Cheam Yeap said human rights in Cambodia are improving, and that despite Ghai’s report, the UN served a purpose in Cambodia.

“The government should not abandon the UN and the UN human rights office in Cambodia,” he said, though he added that UN Secretary-General Kofi Annan should pressure Ghai to “speak the truth.”

Pottie said she agreed with Ghai’s appeal to the international community to apply pressure to Cambodia to give higher priority to rights.

“It was clear that Yash Ghai’s address did reflect his honest and genuine assessment of [Cam­bodia],” she said. “He made a reasoned appeal to the international community.”

“We’ve tried to be an effective advocate of human rights. Mr Yash Ghai’s speech is a reminder that we need to do more and it’s a reminder I take very much to heart,” she added.

Officials in Geneva discussed Ghai’s report Tuesday.

Kirsti Pohjankukka, speaking on behalf of the European Union, commended Ghai’s report on Cambodia.

“The issue of impunity was of particular concern for the Euro­pean Union, in particular for persons who were politically and economically well placed,” she said, according to a statement issued by the UN Center for Human Rights.

Warren Tichenor, permanent representative of the US to the UN and other international organizations in Geneva, said his country was encouraged by the improvements made in Cambodia, according to the statement.

However, Tichenor expressed concern that Cambodia’s ethnic minorities had difficulties in accessing water and land.

In Phnom Penh, Hun Sen’s human rights adviser Om Yen­tieng, said simply: “We do not bother with [Ghai’s] statement.”

“His curse will not be victorious over the government,” Om Yen­tieng added. “Many millions of people know the truth.”

The Cambodian Center for Human Rights issued a statement supporting Ghai.

“CCHR appreciates Yash Ghai’s report and supports his evaluation of the human rights situation in Cambodia, particularly what he said about the denial of fundamental freedoms to the citizens, the dependency of the courts and the corruption that is endemic in our country,” the statement said.

The Hong Kong-based Asian Human Rights Commission is­sued a statement calling for do­nors and the international community to “work harder to impress upon the Cambodian government the need to ensure respect for the constitutional rights of the Cam­bodian people, especially the precious rights to freedom of expression and assembly.”

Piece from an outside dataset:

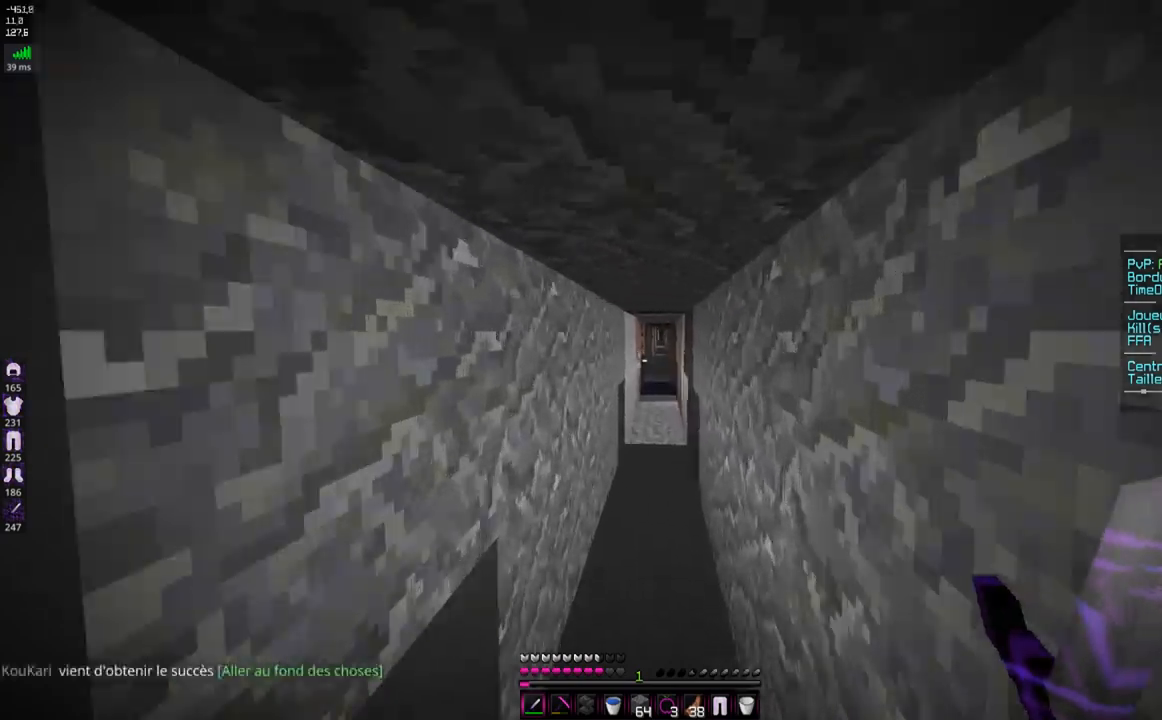
{"keys": ["space", "z"], "mouse": [], "events": [[34, "space", "down"]]}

Australian Embassy spokesman Guy Ruediger declined comment on Ghai’s statement.

A receptionist at the British Embassy said the embassy’s press officer was too busy to speak to the media this week. An official at the French Embassy said that they had not read the report and could not comment.

Australia, France and Britain provide significant amounts of official development assistance to the Cambodian government.

Cheam Yeap said Hun Sen will be the final judge of Ghai’s report.

After Ghai stated in March that there was too much power concentrated in the hands of one person in Cambodia for freedom to flourish, Hun Sen branded him “rude,” a “long-term tourist” and demanded that the UN fire him.

“The ultimate response to Yash Ghai is up to Samdech Hun Sen,” Cheam Yeap said.

“No other prime minister is as good as Prime Minister Hun Sen because he walks in the dirty flooded water.”